ESTRATTO FORNITO -
Akamai pubblica il rapporto sulla Sicurezza relativo al primo trimestre 2015

Roberto Imbastaro

 Akamai Technologies, Inc. (NASDAQ: AKAM), leader mondiale nell’offerta di servizi di Content Delivery Network, annuncia il Rapporto sulla Sicurezza relativo al primo trimestre 2015. Il rapporto, che offre analisi e approfondimenti sullo scenario della sicurezza e delle minacce nel cloud, può essere scaricato alwww.stateoftheinternet.com/security-report.

Voci tratte da un dataset -
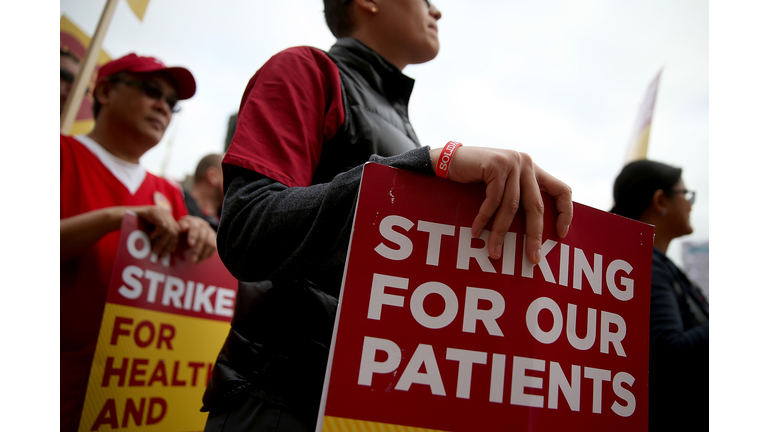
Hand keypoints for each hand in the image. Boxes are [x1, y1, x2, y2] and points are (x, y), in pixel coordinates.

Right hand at [133, 205, 181, 257]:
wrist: (120, 217)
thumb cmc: (134, 227)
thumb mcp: (150, 232)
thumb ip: (159, 237)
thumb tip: (169, 251)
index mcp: (166, 217)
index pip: (176, 230)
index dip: (174, 242)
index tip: (168, 252)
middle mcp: (165, 213)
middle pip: (175, 230)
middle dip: (169, 244)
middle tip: (162, 254)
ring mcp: (159, 211)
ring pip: (169, 229)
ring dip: (162, 242)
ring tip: (155, 250)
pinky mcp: (152, 211)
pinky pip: (161, 225)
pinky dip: (157, 234)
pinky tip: (151, 238)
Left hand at [178, 216, 216, 262]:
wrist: (188, 230)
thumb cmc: (181, 231)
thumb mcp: (178, 228)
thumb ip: (180, 228)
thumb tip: (184, 227)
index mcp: (193, 221)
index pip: (195, 227)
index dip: (193, 235)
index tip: (190, 244)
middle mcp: (203, 225)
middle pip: (203, 237)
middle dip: (198, 249)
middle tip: (192, 259)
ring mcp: (210, 231)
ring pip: (209, 243)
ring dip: (203, 254)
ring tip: (195, 262)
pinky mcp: (214, 238)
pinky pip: (214, 247)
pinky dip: (208, 254)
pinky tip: (200, 260)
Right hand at [430, 146, 572, 263]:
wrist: (448, 160)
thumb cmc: (475, 179)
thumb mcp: (503, 186)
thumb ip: (518, 197)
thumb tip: (533, 231)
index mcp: (533, 170)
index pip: (561, 190)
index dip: (565, 212)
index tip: (561, 234)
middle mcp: (526, 164)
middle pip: (536, 205)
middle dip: (533, 235)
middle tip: (532, 257)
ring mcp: (512, 163)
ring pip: (511, 207)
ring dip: (501, 232)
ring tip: (495, 251)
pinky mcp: (496, 165)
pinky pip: (493, 200)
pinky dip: (484, 219)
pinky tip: (477, 232)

COSA FARE -
a – Rispondi per favore a queste domande sull'estratto:
(i) Con quale sigla di borsa è indicata Akamai Technologies, Inc.?
(ii) A quale periodo si riferisce il Rapporto sulla Sicurezza?
(iii) Che cosa offre il rapporto?
b – Trascrivi dall'estratto, senza alcuna modifica, il passo che inizia con "Roberto Imbastaro" e termina con "essere scaricato alwww.stateoftheinternet.com/security-report.".

SOLUZIONI -
a –
(i) NASDAQ: AKAM
(ii) Al primo trimestre 2015.
(iii) Analisi e approfondimenti sullo scenario della sicurezza e delle minacce nel cloud.

b –
Roberto Imbastaro

 Akamai Technologies, Inc. (NASDAQ: AKAM), leader mondiale nell’offerta di servizi di Content Delivery Network, annuncia il Rapporto sulla Sicurezza relativo al primo trimestre 2015. Il rapporto, che offre analisi e approfondimenti sullo scenario della sicurezza e delle minacce nel cloud, può essere scaricato alwww.stateoftheinternet.com/security-report.